Collected data
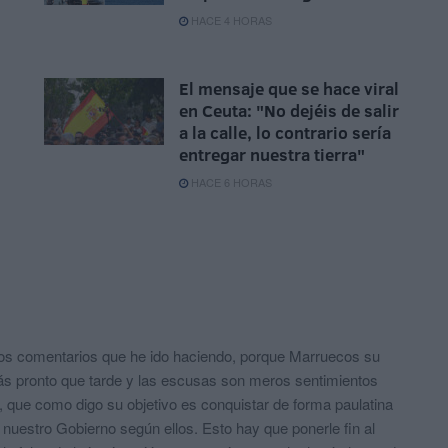
HACE 4 HORAS
El mensaje que se hace viral
en Ceuta: "No dejéis de salir
a la calle, lo contrario sería
entregar nuestra tierra"
HACE 6 HORAS
ios comentarios que he ido haciendo, porque Marruecos su
más pronto que tarde y las escusas son meros sentimientos
, que como digo su objetivo es conquistar de forma paulatina
e nuestro Gobierno según ellos. Esto hay que ponerle fin al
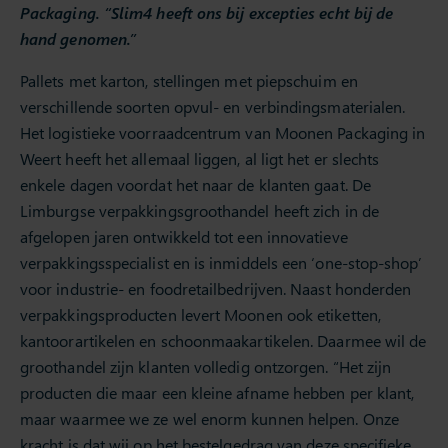
Packaging. “Slim4 heeft ons bij excepties echt bij de
hand genomen.”
Pallets met karton, stellingen met piepschuim en
verschillende soorten opvul- en verbindingsmaterialen.
Het logistieke voorraadcentrum van Moonen Packaging in
Weert heeft het allemaal liggen, al ligt het er slechts
enkele dagen voordat het naar de klanten gaat. De
Limburgse verpakkingsgroothandel heeft zich in de
afgelopen jaren ontwikkeld tot een innovatieve
verpakkingsspecialist en is inmiddels een ‘one-stop-shop’
voor industrie- en foodretailbedrijven. Naast honderden
verpakkingsproducten levert Moonen ook etiketten,
kantoorartikelen en schoonmaakartikelen. Daarmee wil de
groothandel zijn klanten volledig ontzorgen. “Het zijn
producten die maar een kleine afname hebben per klant,
maar waarmee we ze wel enorm kunnen helpen. Onze
kracht is dat wij op het bestelgedrag van deze specifieke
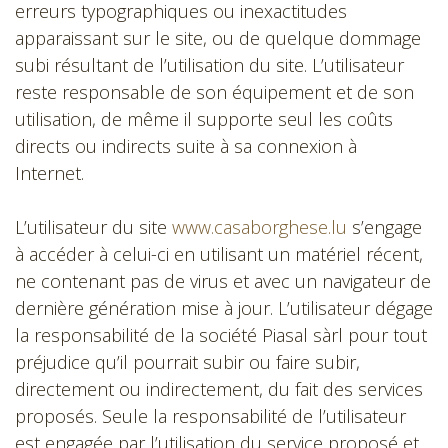
erreurs typographiques ou inexactitudes
apparaissant sur le site, ou de quelque dommage
subi résultant de l’utilisation du site. L’utilisateur
reste responsable de son équipement et de son
utilisation, de même il supporte seul les coûts
directs ou indirects suite à sa connexion à
Internet.
L’utilisateur du site
www.casaborghese.lu
s’engage
à accéder à celui-ci en utilisant un matériel récent,
ne contenant pas de virus et avec un navigateur de
dernière génération mise à jour. L’utilisateur dégage
la responsabilité de la société Piasal sàrl pour tout
préjudice qu’il pourrait subir ou faire subir,
directement ou indirectement, du fait des services
proposés. Seule la responsabilité de l’utilisateur
est engagée par l’utilisation du service proposé et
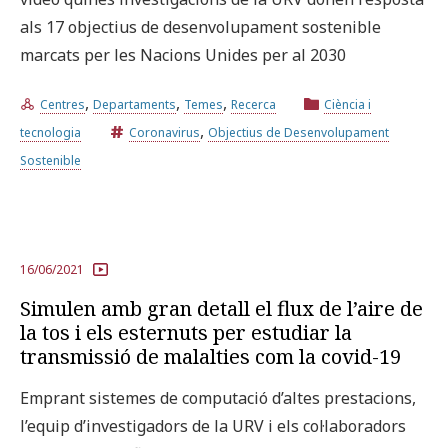
als 17 objectius de desenvolupament sostenible
marcats per les Nacions Unides per al 2030
,
,
,
Centres
Departaments
Temes
Recerca
Ciència i
,
tecnologia
Coronavirus
Objectius de Desenvolupament
Sostenible
16/06/2021
Simulen amb gran detall el flux de l’aire de
la tos i els esternuts per estudiar la
transmissió de malalties com la covid-19
Emprant sistemes de computació d’altes prestacions,
l’equip d’investigadors de la URV i els col·laboradors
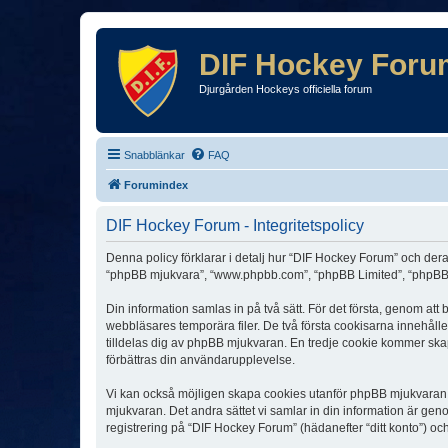
DIF Hockey Foru
Djurgården Hockeys officiella forum
Snabblänkar
FAQ
Forumindex
DIF Hockey Forum - Integritetspolicy
Denna policy förklarar i detalj hur “DIF Hockey Forum” och dera
“phpBB mjukvara”, “www.phpbb.com”, “phpBB Limited”, “phpBB 
Din information samlas in på två sätt. För det första, genom at
webbläsares temporära filer. De två första cookisarna innehåll
tilldelas dig av phpBB mjukvaran. En tredje cookie kommer skapa
förbättras din användarupplevelse.
Vi kan också möjligen skapa cookies utanför phpBB mjukvaran n
mjukvaran. Det andra sättet vi samlar in din information är gen
registrering på “DIF Hockey Forum” (hädanefter “ditt konto”) oc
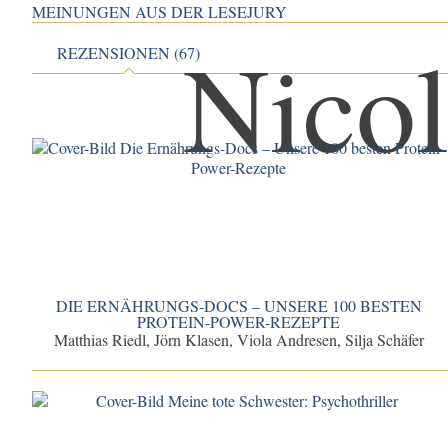
MEINUNGEN AUS DER LESEJURY
REZENSIONEN (67)
DIE ERNÄHRUNGS-DOCS – UNSERE 100 BESTEN
PROTEIN-POWER-REZEPTE
Matthias Riedl, Jörn Klasen, Viola Andresen, Silja Schäfer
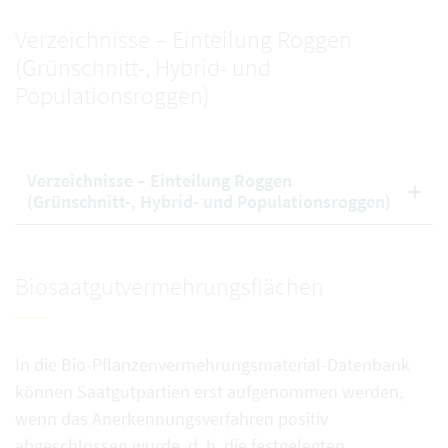
Verzeichnisse – Einteilung Roggen
(Grünschnitt-, Hybrid- und
Populationsroggen)
Verzeichnisse – Einteilung Roggen
(Grünschnitt-, Hybrid- und Populationsroggen)
Biosaatgutvermehrungsflächen
In die Bio-Pflanzenvermehrungsmaterial-Datenbank
können Saatgutpartien erst aufgenommen werden,
wenn das Anerkennungsverfahren positiv
abgeschlossen wurde, d. h. die festgelegten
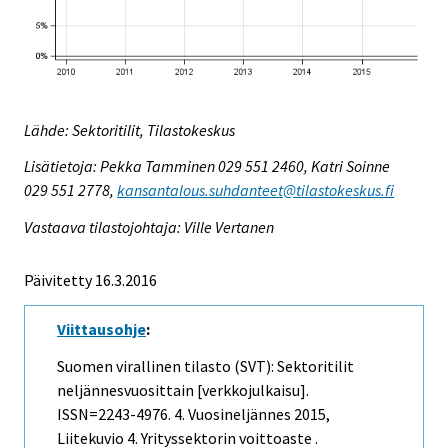
Lähde: Sektoritilit, Tilastokeskus
Lisätietoja: Pekka Tamminen 029 551 2460, Katri Soinne
029 551 2778,
kansantalous.suhdanteet@tilastokeskus.fi
Vastaava tilastojohtaja: Ville Vertanen
Päivitetty 16.3.2016
Viittausohje
:
Suomen virallinen tilasto (SVT): Sektoritilit
neljännesvuosittain [verkkojulkaisu].
ISSN=2243-4976.
4. Vuosineljännes
2015,
Liitekuvio 4. Yrityssektorin voittoaste .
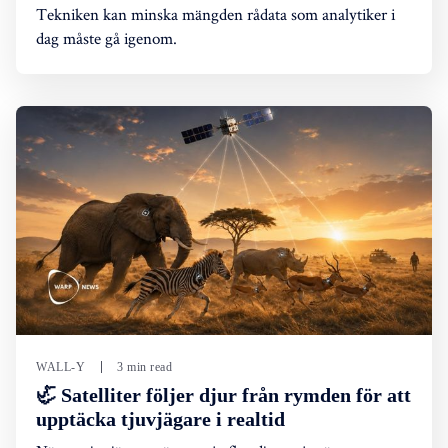
Tekniken kan minska mängden rådata som analytiker i
dag måste gå igenom.
WALL-Y
3 min read
🦏 Satelliter följer djur från rymden för att
upptäcka tjuvjägare i realtid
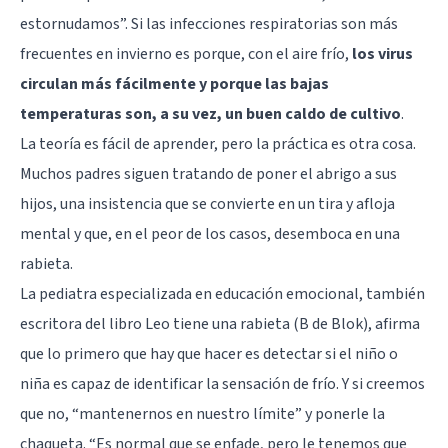
estornudamos”. Si las infecciones respiratorias son más
frecuentes en invierno es porque, con el aire frío,
los virus
circulan más fácilmente y porque las bajas
temperaturas son, a su vez, un buen caldo de cultivo
.
La teoría es fácil de aprender, pero la práctica es otra cosa.
Muchos padres siguen tratando de poner el abrigo a sus
hijos, una insistencia que se convierte en un tira y afloja
mental y que, en el peor de los casos, desemboca en una
rabieta.
La pediatra especializada en educación emocional, también
escritora del libro Leo tiene una rabieta (B de Blok), afirma
que lo primero que hay que hacer es detectar si el niño o
niña es capaz de identificar la sensación de frío. Y si creemos
que no, “mantenernos en nuestro límite” y ponerle la
chaqueta. “Es normal que se enfade, pero le tenemos que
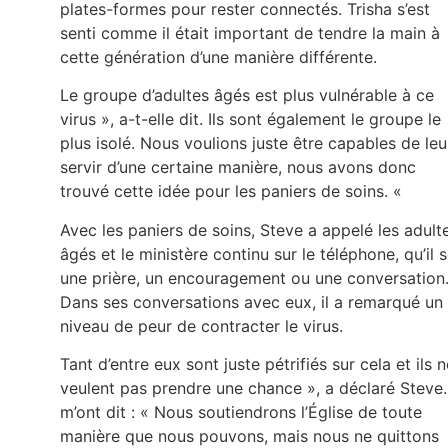
plates-formes pour rester connectés. Trisha s’est
senti comme il était important de tendre la main à
cette génération d’une manière différente.
Le groupe d’adultes âgés est plus vulnérable à ce
virus », a-t-elle dit. Ils sont également le groupe le
plus isolé. Nous voulions juste être capables de leu
servir d’une certaine manière, nous avons donc
trouvé cette idée pour les paniers de soins. «
Avec les paniers de soins, Steve a appelé les adult
âgés et le ministère continu sur le téléphone, qu’il s
une prière, un encouragement ou une conversation
Dans ses conversations avec eux, il a remarqué un
niveau de peur de contracter le virus.
Tant d’entre eux sont juste pétrifiés sur cela et ils n
veulent pas prendre une chance », a déclaré Steve. 
m’ont dit : « Nous soutiendrons l’Église de toute
manière que nous pouvons, mais nous ne quittons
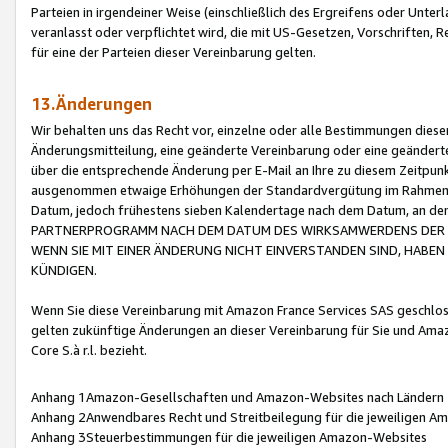
Parteien in irgendeiner Weise (einschließlich des Ergreifens oder Unt
veranlasst oder verpflichtet wird, die mit US-Gesetzen, Vorschriften,
für eine der Parteien dieser Vereinbarung gelten.
13.Änderungen
Wir behalten uns das Recht vor, einzelne oder alle Bestimmungen diese
Änderungsmitteilung, eine geänderte Vereinbarung oder eine geänderte 
über die entsprechende Änderung per E-Mail an Ihre zu diesem Zeitpun
ausgenommen etwaige Erhöhungen der Standardvergütung im Rahmen
Datum, jedoch frühestens sieben Kalendertage nach dem Datum, an de
PARTNERPROGRAMM NACH DEM DATUM DES WIRKSAMWERDENS DER Ä
WENN SIE MIT EINER ÄNDERUNG NICHT EINVERSTANDEN SIND, HABEN S
KÜNDIGEN.
Wenn Sie diese Vereinbarung mit Amazon France Services SAS geschlo
gelten zukünftige Änderungen an dieser Vereinbarung für Sie und Ama
Core S.à r.l. bezieht.
Anhang 1Amazon-Gesellschaften und Amazon-Websites nach Ländern
Anhang 2Anwendbares Recht und Streitbeilegung für die jeweiligen 
Anhang 3Steuerbestimmungen für die jeweiligen Amazon-Websites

Exercise instructions
Display each line of the data where "groupe" occurs.

Task response
Le groupe d’adultes âgés est plus vulnérable à ce
virus », a-t-elle dit. Ils sont également le groupe le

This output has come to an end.